The Ashtanga Vinyasa system is a breathing-movement system with special emphasis on the breathing part. While Ashtanga Yoga has been and still is traditionally taught through Mysore style classes, students must also attend one led class per week in India. It is in led class where students learn to incorporate the correct vinyasa method.
Ever notice a tendency in your practice to stop between poses to wipe sweat from your face, fidget with your clothes, or want to run out to make a phone call? It is because you stopped focusing on and moving with your breath and instead allowed your mind to wander. These distractions zap your energy and make it ever difficult to get through your practice. Yoga sutra II.53 says that through breath control the mind becomes fit for concentration.
Pattabhi Jois called the Ashtanga Yoga practice a “Yoga Mala,” in which the poses (or beads) are threaded onto the unbroken string of breath. The vinyasa, linking of movement with breath, teaches you how to inhale and go to this position and exhale and go to that position with little to no interruption from point A to Z. This graceful, continued movement maintains the heat of the practice for detoxification and flexibility, and ultimately hones your ability to concentrate by focusing your mind. You´ll have less tendency to check out and instead check in, move from the state of distraction to that of meditation, and ultimately into a deeper state of awareness. If your schedule won´t allow one led Full Primary class per week, I suggest you drop in once in a while and take advantage of the opportunity to learn the correct vinyasa method, incorporate it into your daily Mysore practice, and tap into the strength and grace of the practice.

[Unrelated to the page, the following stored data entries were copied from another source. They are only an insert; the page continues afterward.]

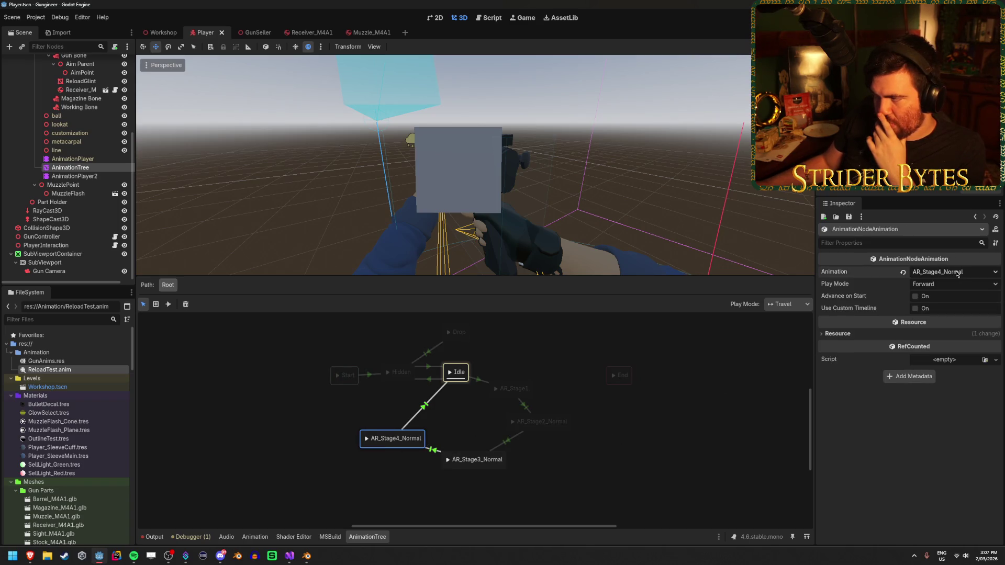
click(694, 460)
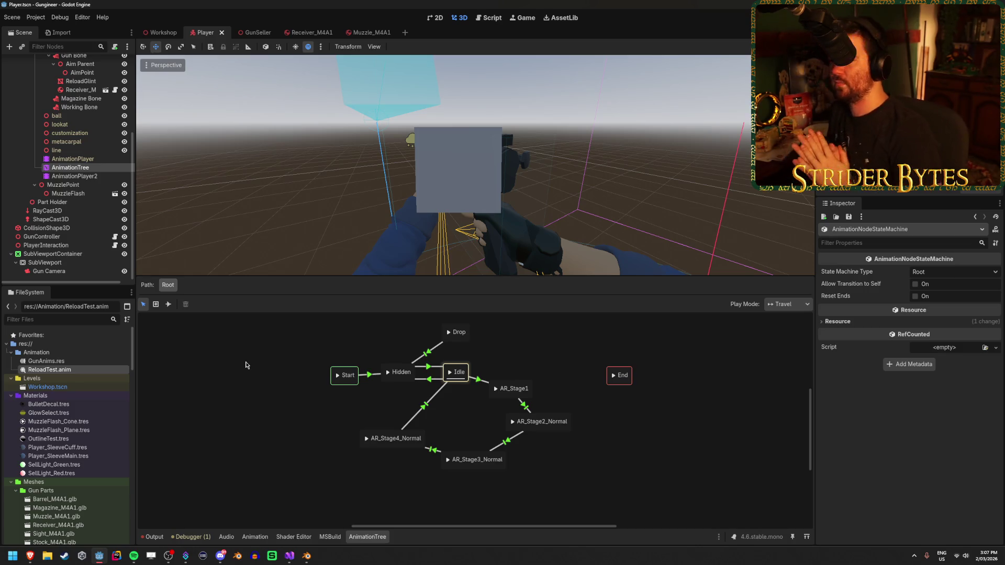
Add a Reload state, delete it again, and bring up AnimationPlayer2's GunAnims/ReloadTest timeline.
click(59, 362)
click(61, 370)
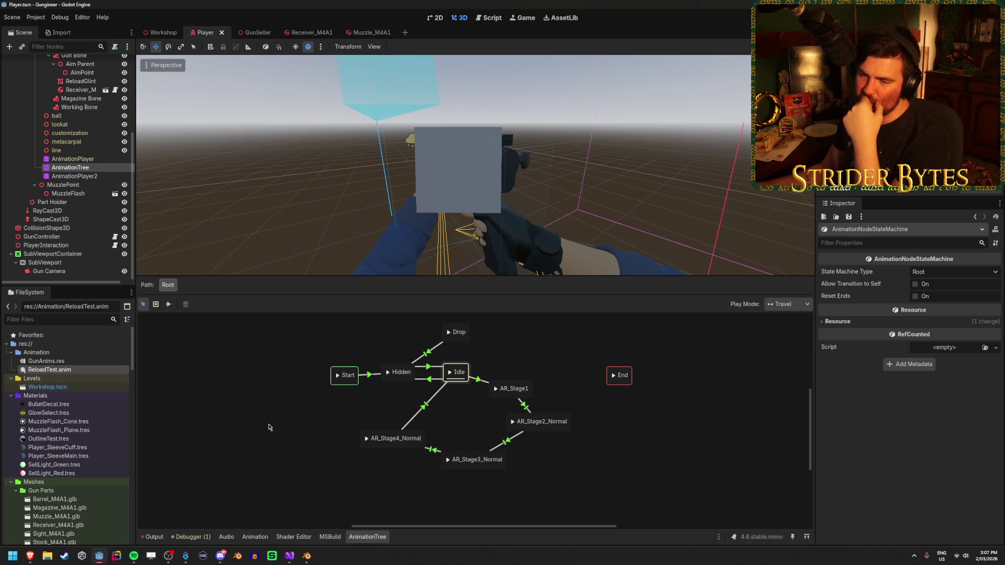
click(156, 306)
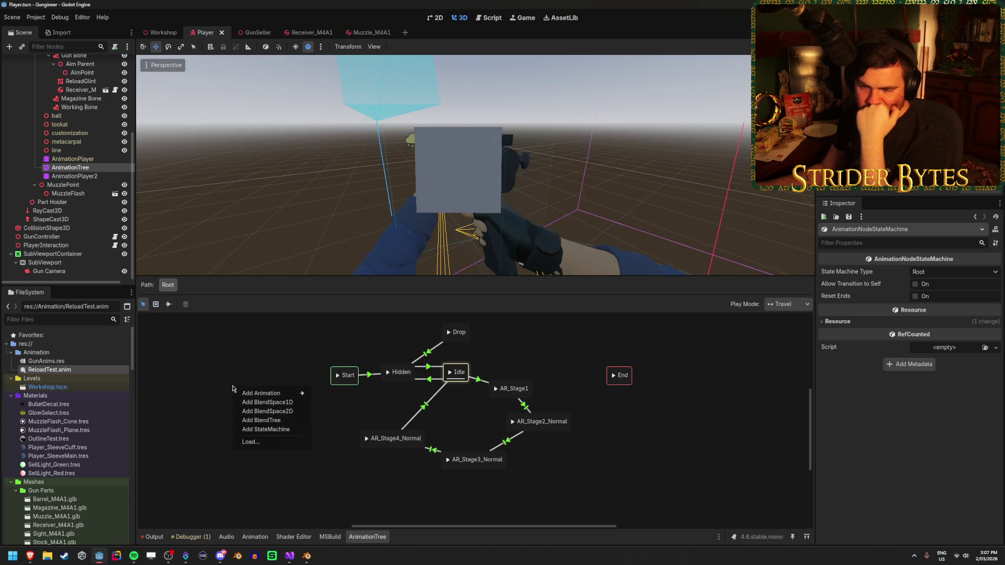
mouse_move(256, 395)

Tip: In led class, follow the teacher´s cue for the breath and count, not moving before it´s called. In Surya Namaskara (sun salutations) for example, on “Ekam inhale” your hands reach to the sky, on “Dve exhale,” you fold forward, on “Trini inhale,” you look up, and on “Chatvari, exhale,” you lower into Chatturanga and stay until the teacher calls the next pose. (Feel the power of connection moving as a unit with your fellow classmates.) Incorporate what you learn into your next Mysore practice.